▶ Raw data:
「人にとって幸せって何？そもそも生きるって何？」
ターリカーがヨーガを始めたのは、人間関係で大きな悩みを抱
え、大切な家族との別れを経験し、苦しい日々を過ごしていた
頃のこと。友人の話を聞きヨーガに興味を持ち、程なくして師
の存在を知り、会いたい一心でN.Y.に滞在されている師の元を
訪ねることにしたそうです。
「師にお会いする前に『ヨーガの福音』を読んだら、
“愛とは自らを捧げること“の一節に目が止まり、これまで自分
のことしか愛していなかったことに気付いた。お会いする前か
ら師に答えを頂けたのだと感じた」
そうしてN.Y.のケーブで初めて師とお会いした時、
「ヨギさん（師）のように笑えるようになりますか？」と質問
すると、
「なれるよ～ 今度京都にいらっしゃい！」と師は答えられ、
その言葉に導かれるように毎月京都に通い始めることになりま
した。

▶ Task prompt:
Reproduce the data above word for word, starting at its first line and ending with the line that contains "そうしてN.Y.のケーブで初めて師とお会いした時、", including that line.

▶ Response for this exercise:
「人にとって幸せって何？そもそも生きるって何？」
ターリカーがヨーガを始めたのは、人間関係で大きな悩みを抱
え、大切な家族との別れを経験し、苦しい日々を過ごしていた
頃のこと。友人の話を聞きヨーガに興味を持ち、程なくして師
の存在を知り、会いたい一心でN.Y.に滞在されている師の元を
訪ねることにしたそうです。
「師にお会いする前に『ヨーガの福音』を読んだら、
“愛とは自らを捧げること“の一節に目が止まり、これまで自分
のことしか愛していなかったことに気付いた。お会いする前か
ら師に答えを頂けたのだと感じた」
そうしてN.Y.のケーブで初めて師とお会いした時、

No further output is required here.